DDoS and the protection measures that are taken, moreover, have the dynamics of a classic arms race. Defences that are adequate today may be insufficient or obsolete tomorrow. This dynamic makes it virtually impossible to achieve 100% protection. And it is a big task to keep up to date in terms of knowledge and technology to repel these kinds of attacks.
Dependency
It stings in this respect that we in Europe have made ourselves largely dependent on non-European-made DDoS protection. Because in this area too, as for many other online services, it is only a handful of mainly US companies that control almost the entire market. If we feel that the government has made itself vulnerable by hosting sensitive data at US cloud providers, we should also ask ourselves whether we should not organise our resilience against cyber-attacks such as DDoS differently.
After all, European countries have every interest in organising their own digital resilience. With their own knowledge, technology and on their own soil. This is of great importance for the digital sovereignty and strategic autonomy of Europe and thus also the Netherlands.
It is therefore obvious to seek much more cooperation, both within the Netherlands and within Europe. This is already happening in the Netherlands in the anti-DDoS coalition, in which government and critical sectors work together on their resilience against DDoS attacks. For example, a methodology has been developed there to exchange characteristics of attacks via a so-called Clearing House, as a result of which attacks can be better recognised and repelled by organisations that have access to this Clearing House.
In Europe, in addition, as part of the multi-billion programme Important Projects of Common European Interest – Cloud Infrastructure and Services (IPCEI-CIS), digital resilience (security by design) is being worked on where it matters most, namely in tomorrow’s digital infrastructure at Europe’s geographical borders.
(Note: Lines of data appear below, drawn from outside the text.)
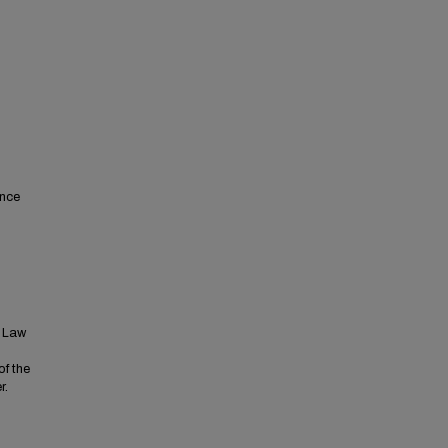
ence
t Law
of the
r.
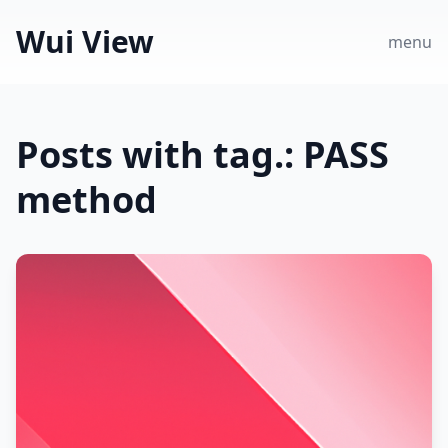
Wui View
menu
Posts with tag.: PASS
method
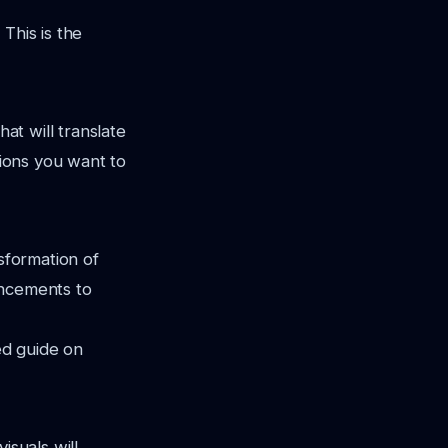
This is the
hat will translate
tions you want to
nsformation of
ancements to
ed guide on
isuals will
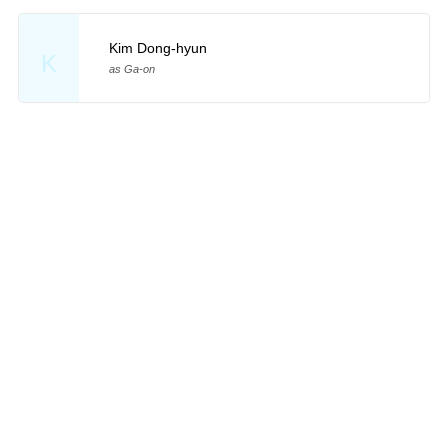
Kim Dong-hyun
K
as Ga-on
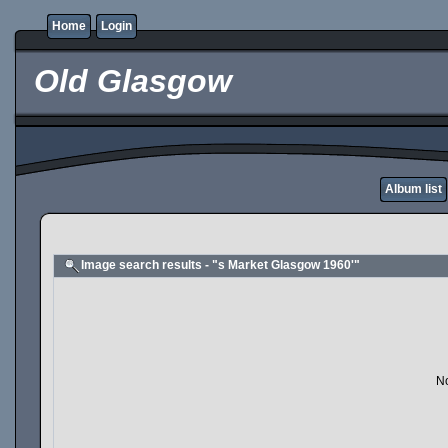
Home
Login
Old Glasgow
Album list
Image search results - "s Market Glasgow 1960'"
No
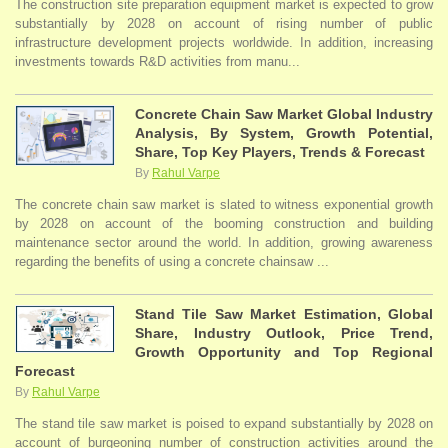
The construction site preparation equipment market is expected to grow
substantially by 2028 on account of rising number of public
infrastructure development projects worldwide. In addition, increasing
investments towards R&D activities from manu...
Concrete Chain Saw Market Global Industry
Analysis, By System, Growth Potential,
Share, Top Key Players, Trends & Forecast
By
Rahul Varpe
The concrete chain saw market is slated to witness exponential growth
by 2028 on account of the booming construction and building
maintenance sector around the world. In addition, growing awareness
regarding the benefits of using a concrete chainsaw ...
Stand Tile Saw Market Estimation, Global
Share, Industry Outlook, Price Trend,
Growth Opportunity and Top Regional
Forecast
By
Rahul Varpe
The stand tile saw market is poised to expand substantially by 2028 on
account of burgeoning number of construction activities around the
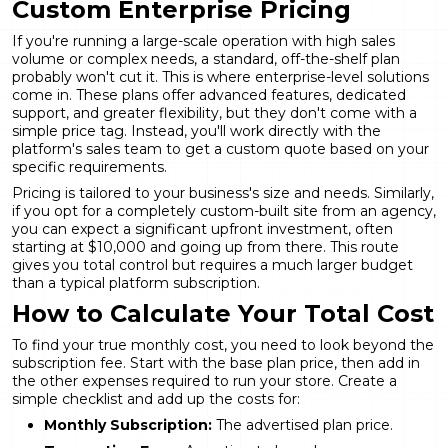
Custom Enterprise Pricing
If you're running a large-scale operation with high sales
volume or complex needs, a standard, off-the-shelf plan
probably won't cut it. This is where enterprise-level solutions
come in. These plans offer advanced features, dedicated
support, and greater flexibility, but they don't come with a
simple price tag. Instead, you'll work directly with the
platform's sales team to get a custom quote based on your
specific requirements.
Pricing is tailored to your business's size and needs. Similarly,
if you opt for a completely
custom-built site
from an agency,
you can expect a significant upfront investment, often
starting at $10,000 and going up from there. This route
gives you total control but requires a much larger budget
than a typical platform subscription.
How to Calculate Your Total Cost
To find your true monthly cost, you need to look beyond the
subscription fee. Start with the base plan price, then add in
the other expenses required to run your store. Create a
simple checklist and add up the costs for:
Monthly Subscription:
The advertised plan price.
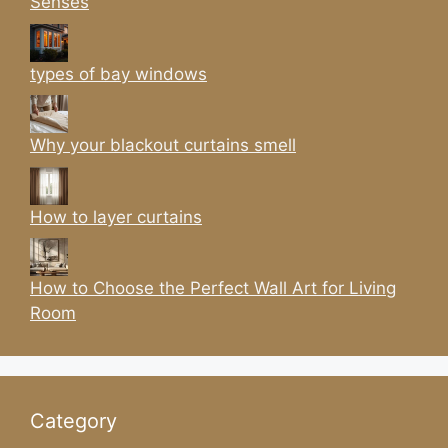
Senses
types of bay windows
Why your blackout curtains smell
How to layer curtains
How to Choose the Perfect Wall Art for Living
Room
Category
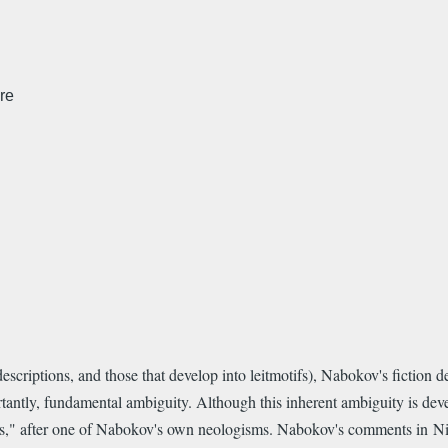
re
escriptions, and those that develop into leitmotifs), Nabokov's fiction d
antly, fundamental ambiguity. Although this inherent ambiguity is deve
rs," after one of Nabokov's own neologisms. Nabokov's comments in Nik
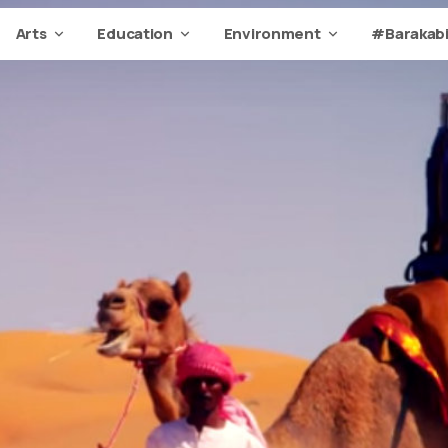
Arts
Education
Environment
#Barakabi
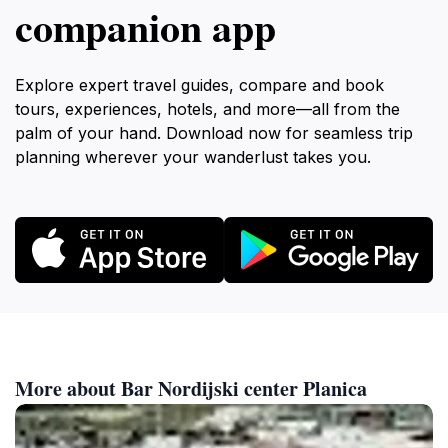
companion app
Explore expert travel guides, compare and book
tours, experiences, hotels, and more—all from the
palm of your hand. Download now for seamless trip
planning wherever your wanderlust takes you.
More about Bar Nordijski center Planica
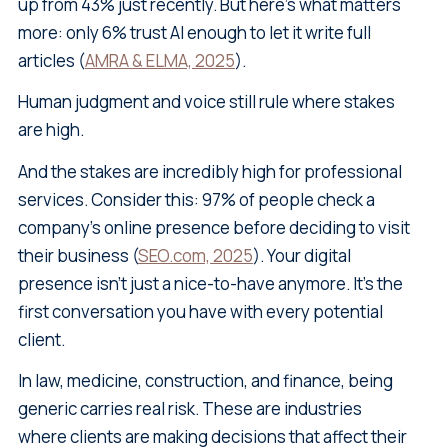
up from 43% just recently. But here's what matters
more: only 6% trust AI enough to let it write full
articles (
AMRA & ELMA, 2025
).
Human judgment and voice still rule where stakes
are high.
And the stakes are incredibly high for professional
services. Consider this: 97% of people check a
company's online presence before deciding to visit
their business (
SEO.com, 2025
). Your digital
presence isn't just a nice-to-have anymore. It's the
first conversation you have with every potential
client.
In law, medicine, construction, and finance, being
generic carries real risk. These are industries
where clients are making decisions that affect their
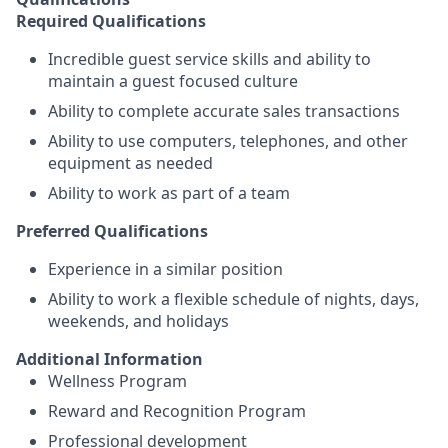
Required Qualifications
Incredible guest service skills and ability to
maintain a guest focused culture
Ability to complete accurate sales transactions
Ability to use computers, telephones, and other
equipment as needed
Ability to work as part of a team
Preferred Qualifications
Experience in a similar position
Ability to work a flexible schedule of nights, days,
weekends, and holidays
Additional Information
Wellness Program
Reward and Recognition Program
Professional development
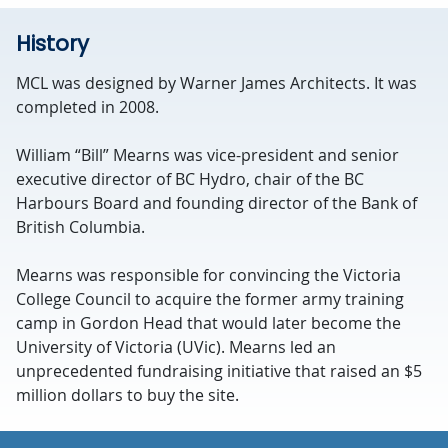
History
MCL was designed by Warner James Architects. It was
completed in 2008.
William “Bill” Mearns was vice-president and senior
executive director of BC Hydro, chair of the BC
Harbours Board and founding director of the Bank of
British Columbia.
Mearns was responsible for convincing the Victoria
College Council to acquire the former army training
camp in Gordon Head that would later become the
University of Victoria (UVic). Mearns led an
unprecedented fundraising initiative that raised an $5
million dollars to buy the site.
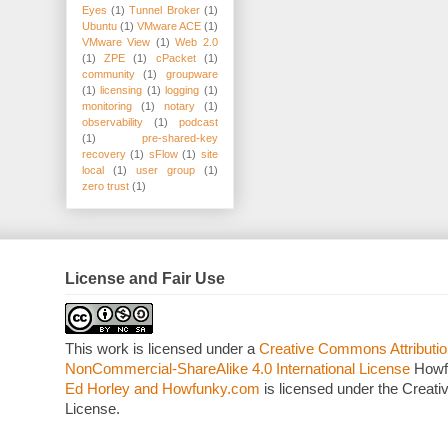
Eyes
(1)
Tunnel Broker
(1)
Ubuntu
(1)
VMware ACE
(1)
VMware View
(1)
Web 2.0
(1)
ZPE
(1)
cPacket
(1)
community
(1)
groupware
(1)
licensing
(1)
logging
(1)
monitoring
(1)
notary
(1)
observability
(1)
podcast
(1)
pre-shared-key
recovery
(1)
sFlow
(1)
site
local
(1)
user group
(1)
zero trust
(1)
License and Fair Use
This work is licensed under a
Creative Commons Attributio
NonCommercial-ShareAlike 4.0 International License
Howf
Ed Horley and Howfunky.com
is licensed under the Crea
License.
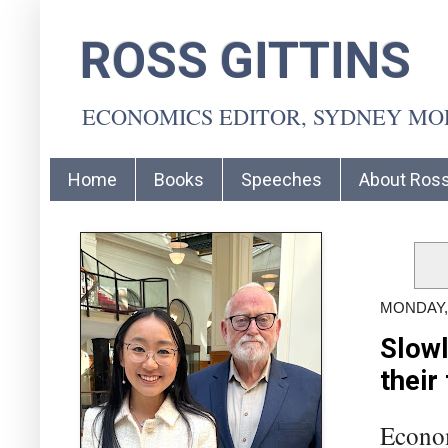
ROSS GITTINS
ECONOMICS EDITOR, SYDNEY M
Home
Books
Speeches
About Ros
MONDAY, 
Slowl
their
Econom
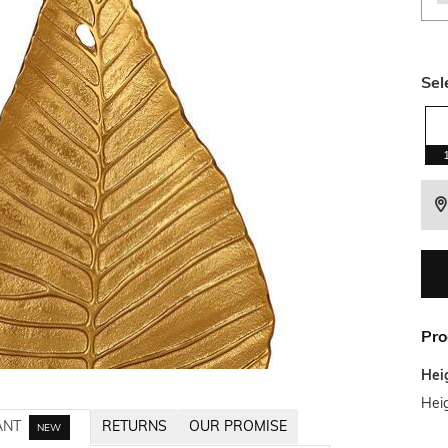
Sel
Pro
Hei
Hei
ANT
RETURNS
OUR PROMISE
NEW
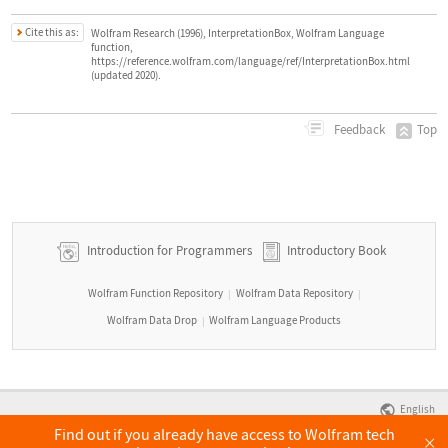
Cite this as:
Wolfram Research (1996), InterpretationBox, Wolfram Language
function,
https://reference.wolfram.com/language/ref/InterpretationBox.html
(updated 2020).
Top
Feedback
Introduction for Programmers
Introductory Book
Wolfram Function Repository
Wolfram Data Repository
|
|
Wolfram Data Drop
Wolfram Language Products
|
English
Find out if you already have access to Wolfram tech
×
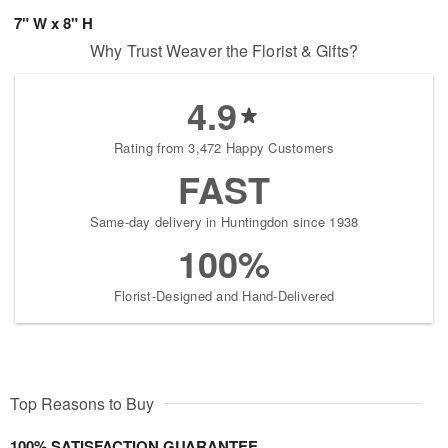
7" W x 8" H
Why Trust Weaver the Florist & Gifts?
4.9
Rating from 3,472 Happy Customers
FAST
Same-day delivery in Huntingdon since 1938
100%
Florist-Designed and Hand-Delivered
Top Reasons to Buy
100% SATISFACTION GUARANTEE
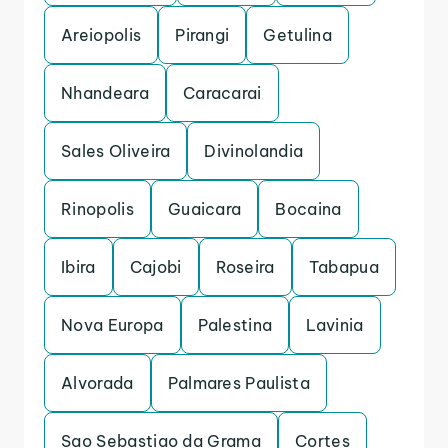
Areiopolis
Pirangi
Getulina
Nhandeara
Caracarai
Sales Oliveira
Divinolandia
Rinopolis
Guaicara
Bocaina
Ibira
Cajobi
Roseira
Tabapua
Nova Europa
Palestina
Lavinia
Alvorada
Palmares Paulista
Sao Sebastiao da Grama
Cortes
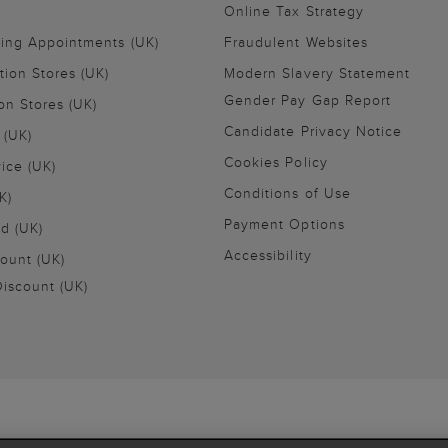
Online Tax Strategy
ling Appointments (UK)
Fraudulent Websites
tion Stores (UK)
Modern Slavery Statement
Gender Pay Gap Report
on Stores (UK)
Candidate Privacy Notice
 (UK)
Cookies Policy
vice (UK)
Conditions of Use
K)
Payment Options
nd (UK)
Accessibility
ount (UK)
iscount (UK)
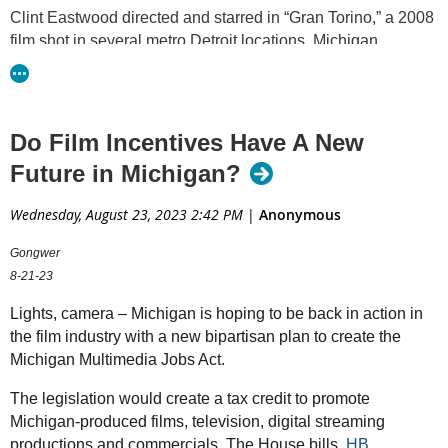
Clint Eastwood directed and starred in “Gran Torino,” a 2008
film shot in several metro Detroit locations. Michigan
previously offered rebates for filmmakers who brought their
productions to the state. In 2015, the program was shuttered
over concerns that the return on investment was minimal.
(Shutterstock photo by
Stefano Chiacchiarini '74
)
Do Film Incentives Have A New
Future in Michigan?
Pending legislation would offer filmmakers up to 30
percent tax credits for filming in Michigan, hiring
Wednesday, August 23, 2023 2:42 PM
|
Anonymous
Michigan workers
Backers say the revamped plan is based off
Gongwer
successful programs in other states, would
8-21-23
encourage new investment in Michigan
Critics say any economic benefit from more movies in
Lights, camera – Michigan is hoping to be back in action in
the state won’t be worth the lost revenue
the film industry with a new bipartisan plan to create the
Michigan Multimedia Jobs Act.
A group of Michigan lawmakers are hoping to roll out the red
carpet for more film, television and commercial projects by
The legislation would create a tax credit to promote
once again offering incentives to producers who work in the
Michigan-produced films, television, digital streaming
state.
productions and commercials. The House bills,
HB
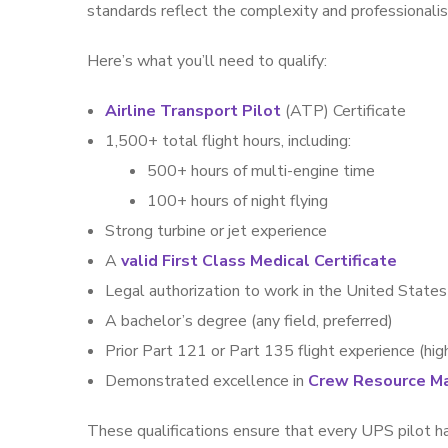
standards reflect the complexity and professionali
Here’s what you’ll need to qualify:
Airline Transport Pilot
(ATP) Certificate
1,500+ total flight hours, including:
500+ hours of multi-engine time
100+ hours of night flying
Strong turbine or jet experience
A
valid First Class Medical Certificate
Legal authorization to work in the United States
A bachelor’s degree (any field, preferred)
Prior Part 121 or Part 135 flight experience (hig
Demonstrated excellence in
Crew Resource M
These qualifications ensure that every UPS pilot ha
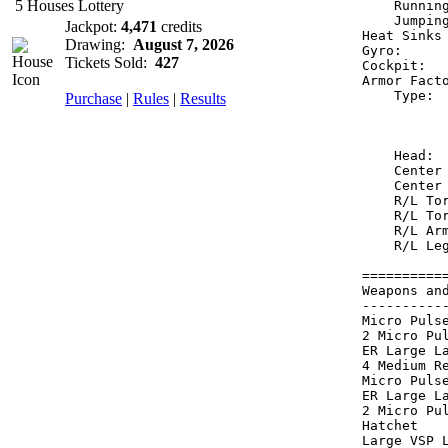
5 Houses Lottery
    Runnin
    Jumpin
Jackpot:
4,471
credits
Heat Sinks
Drawing:
August 7, 2026
Gyro:     
Tickets Sold:
427
Cockpit:  
Armor Fact
    Type: 
Purchase
|
Rules
|
Results
          
          
    Head: 
    Center
    Center
    R/L To
    R/L To
    R/L Ar
    R/L Le
==========
Weapons an
----------
Micro Puls
2 Micro Pu
ER Large L
4 Medium R
Micro Puls
ER Large L
2 Micro Pu
Hatchet   
Large VSP 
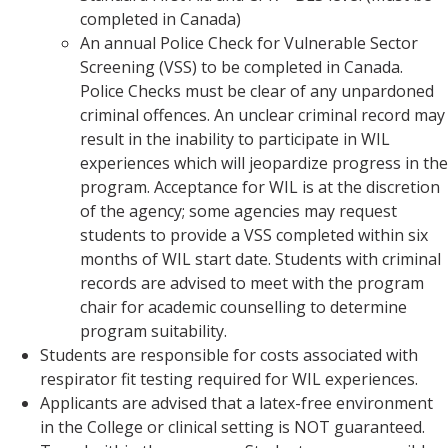
completed in Canada)
An annual Police Check for Vulnerable Sector
Screening (VSS) to be completed in Canada.
Police Checks must be clear of any unpardoned
criminal offences. An unclear criminal record may
result in the inability to participate in WIL
experiences which will jeopardize progress in the
program. Acceptance for WIL is at the discretion
of the agency; some agencies may request
students to provide a VSS completed within six
months of WIL start date. Students with criminal
records are advised to meet with the program
chair for academic counselling to determine
program suitability.
Students are responsible for costs associated with
respirator fit testing required for WIL experiences.
Applicants are advised that a latex-free environment
in the College or clinical setting is NOT guaranteed.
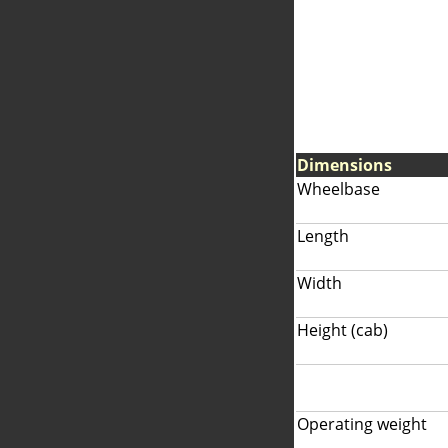
Dimensions
Wheelbase
Length
Width
Height (cab)
Operating weight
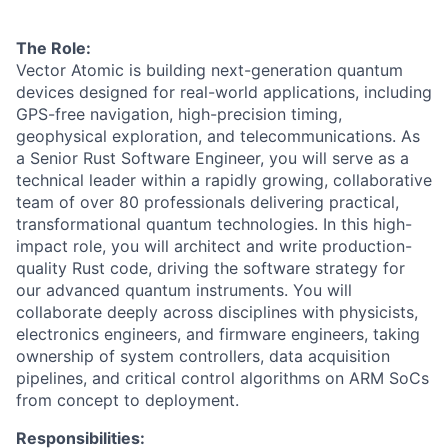
The Role:
Vector Atomic is building next-generation quantum
devices designed for real-world applications, including
GPS-free navigation, high-precision timing,
geophysical exploration, and telecommunications. As
a Senior Rust Software Engineer, you will serve as a
technical leader within a rapidly growing, collaborative
team of over 80 professionals delivering practical,
transformational quantum technologies. In this high-
impact role, you will architect and write production-
quality Rust code, driving the software strategy for
our advanced quantum instruments. You will
collaborate deeply across disciplines with physicists,
electronics engineers, and firmware engineers, taking
ownership of system controllers, data acquisition
pipelines, and critical control algorithms on ARM SoCs
from concept to deployment.
Responsibilities:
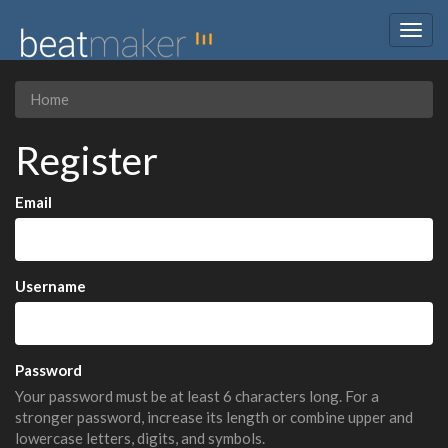
Togg
navig
Home
Register
Email
Username
Password
Your password must be at least 6 characters long. For a
stronger password, increase its length or combine upper and
lowercase letters, digits, and symbols.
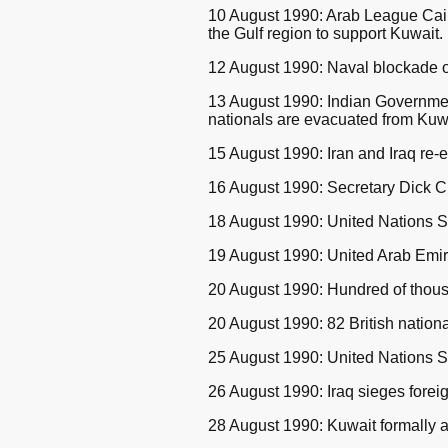
10 August 1990: Arab League Cairo
the Gulf region to support Kuwait.
12 August 1990: Naval blockade of
13 August 1990: Indian Government
nationals are evacuated from Kuw
15 August 1990: Iran and Iraq re-es
16 August 1990: Secretary Dick Ch
18 August 1990: United Nations S
19 August 1990: United Arab Emirate
20 August 1990: Hundred of thousa
20 August 1990: 82 British nation
25 August 1990: United Nations Se
26 August 1990: Iraq sieges forei
28 August 1990: Kuwait formally 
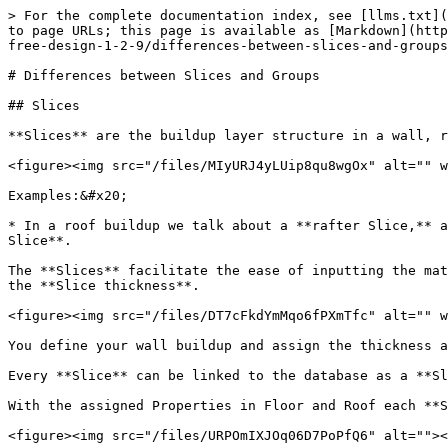
> For the complete documentation index, see [llms.txt](
to page URLs; this page is available as [Markdown](http
free-design-1-2-9/differences-between-slices-and-groups
# Differences between Slices and Groups

## Slices

**Slices** are the buildup layer structure in a wall, r
<figure><img src="/files/MIyURJ4yLUip8qu8wgOx" alt="" w
Examples:&#x20;

* In a roof buildup we talk about a **rafter Slice,** a
Slice**.

The **Slices** facilitate the ease of inputting the mat
the **Slice thickness**.

<figure><img src="/files/DT7cFkdYmMqo6fPXmTfc" alt="" w
You define your wall buildup and assign the thickness a
Every **Slice** can be linked to the database as a **Sl
With the assigned Properties in Floor and Roof each **S
<figure><img src="/files/URPOmIXJOq06D7PoPfQ6" alt=""><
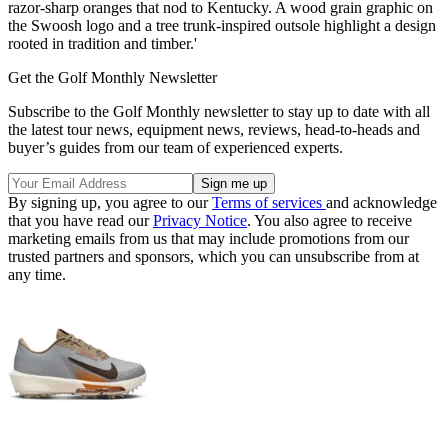
razor-sharp oranges that nod to Kentucky. A wood grain graphic on
the Swoosh logo and a tree trunk-inspired outsole highlight a design
rooted in tradition and timber.'
Get the Golf Monthly Newsletter
Subscribe to the Golf Monthly newsletter to stay up to date with all
the latest tour news, equipment news, reviews, head-to-heads and
buyer’s guides from our team of experienced experts.
By signing up, you agree to our
Terms of services
and acknowledge
that you have read our
Privacy Notice
. You also agree to receive
marketing emails from us that may include promotions from our
trusted partners and sponsors, which you can unsubscribe from at
any time.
But while useful and important, both examples do not solve the challenges we face today. For that, something else is needed first.
Shift in thinking
We must be realistic: as long as many organisations (have to) organise their resilience against DDoS attacks individually, we will remain vulnerable as a society. A shift in thinking is therefore needed here. We have been stuck for too long in a paradigm in which individual responsibility for organisations’ digital resilience prevails. The new Cyber Security Act offers and enforces a different approach to cyber security, but only for a limited group of organisations. We will therefore have to approach this issue from the perspective of collective responsibility. Commercial interests are thereby subordinated to the broader, societal interest: stability through the availability of (critical) online services. And, not unimportantly, making a fist against those who try to disrupt our societies and way of life. We should not be naive about that.
By joining forces in initiatives that increase our collective resilience, we ensure that individual organisations stay afloat. We must develop, exchange knowledge and organise our own resilience ourselves in a Dutch and European context, without dependencies outside our own, European sphere. This is only possible if we think differently about DDoS and further organise ourselves collectively. In this way, the new normal need not be a threat, but an important step towards a digitally sovereign and resilient Netherlands and Europe.
Octavia de Weerdt is general director of the NBIP non-for-profit and chair of the NL anti-DDoS coalition. This article appeared in abridged form in the Dutch national newspaper NRC on 3 May 2025.